Client contributions to retirement programs rise
As tax season came to a close, advisers reported their clients were busy contributing to their retirement plans up until the April 17 deadline.
This month’s Retirement Adviser Confidence Index — Financial Planning’s monthly barometer of business conditions for wealth managers — remained comfortably in positive territory, edging up 0.1 point to 55.
Among the survey’s findings, advisers noticed their clients contributed more to retirement plans, setting the index’s record so far this year: Total contributions received for retirement plans went up 2.7 points to 67.2.
“The 2015 IRS tax deadlines provided a significant bump this past 30 days, no doubt. Hey, we’ll take it,” wrote one adviser.
The noted seasonal boost in retirement planning activity helped raise fees charged for retirement services slightly over 4 points to 57.6.
One adviser noted: “We got additional rollover business, which is why we saw a bump in fees.”
Other advisers speculated that the Department of Labor’s fiduciary rule would have an effect on their fee business moving forward.
“I will probably raise fees on 401(k) plans going forward due to fiduciary standards,” said one adviser.
Another adviser remarked: “[The rule] will change the way we do retirement business, but it is still early in the process to know how we need to change.”
Perceived client risk tolerance rose 2 points to 56.4: “The stock market increases have emboldened clients to take more risk,” wrote one adviser. Advisers also noticed their clients continued to move away from cash, with allocations dropping 3.4 points.
“There was a better overall feeling from clients when the Dow crossed over 18,000. We put more cash to work,” said one adviser.
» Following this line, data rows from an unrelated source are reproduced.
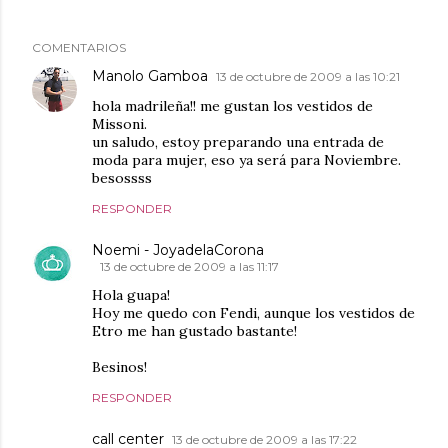
COMENTARIOS
Manolo Gamboa
13 de octubre de 2009 a las 10:21
hola madrileña!! me gustan los vestidos de
Missoni.
un saludo, estoy preparando una entrada de
moda para mujer, eso ya será para Noviembre.
besossss
RESPONDER
Noemi - JoyadelaCorona
13 de octubre de 2009 a las 11:17
Hola guapa!
Hoy me quedo con Fendi, aunque los vestidos de
Etro me han gustado bastante!
Besinos!
RESPONDER
call center
13 de octubre de 2009 a las 17:22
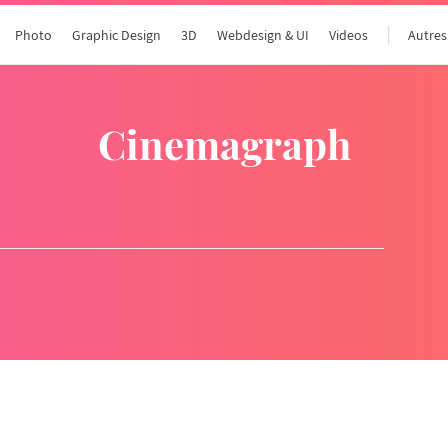
Photo
Graphic Design
3D
Webdesign & UI
Videos
Autres
cinemagraph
But some advisers said clients remained cautious due to concern about oil prices, global market trends and how the result of the upcoming presidential election may affect markets. “Oil seems to affect retirement product performance in addition to the political election landscape,” an adviser wrote.
The Retirement Adviser Confidence Index is composed of 10 factors — including asset allocations, investment product recommendations, economic and risk factors, taxes and planning fees — to track trends in wealth management. RACI readings below 50 indicate deteriorating business conditions, while readings over 50 indicate improvements.